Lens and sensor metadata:
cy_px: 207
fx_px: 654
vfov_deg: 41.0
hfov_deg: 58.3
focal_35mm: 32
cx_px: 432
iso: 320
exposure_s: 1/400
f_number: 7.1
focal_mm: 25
* * *
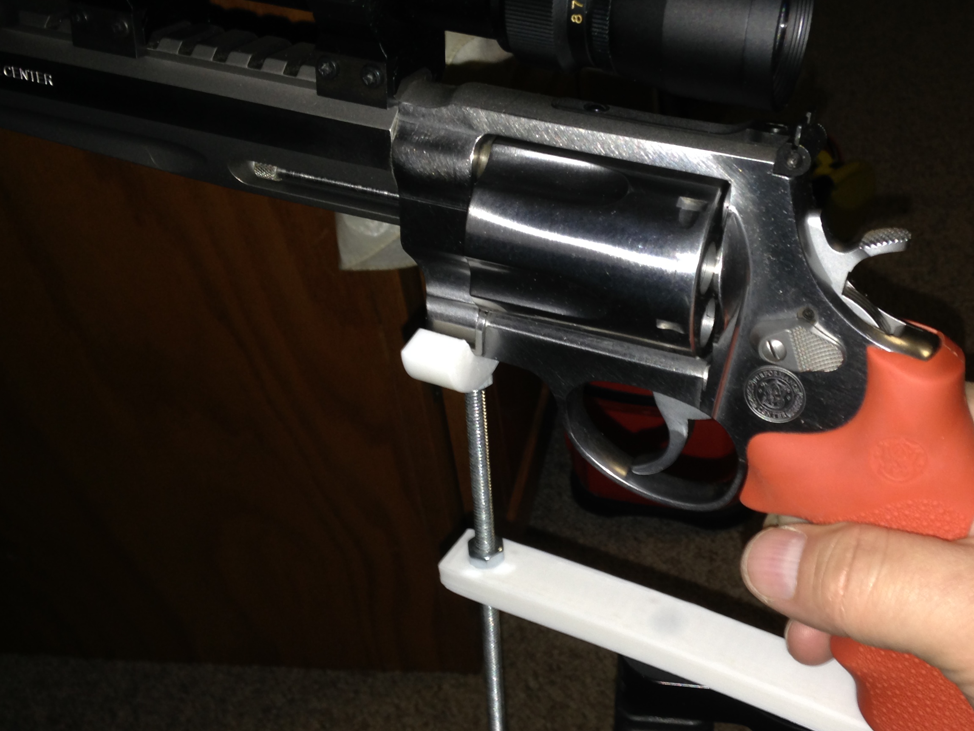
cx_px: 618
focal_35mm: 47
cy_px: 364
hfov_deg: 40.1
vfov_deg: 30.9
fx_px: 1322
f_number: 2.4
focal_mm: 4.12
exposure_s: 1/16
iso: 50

Work item:
Give only the lines from the one holding "hfov_deg: 58.3" through the one holding "focal_mm: 25", each restated exactly as it appears above.

Task solution:
hfov_deg: 58.3
focal_35mm: 32
cx_px: 432
iso: 320
exposure_s: 1/400
f_number: 7.1
focal_mm: 25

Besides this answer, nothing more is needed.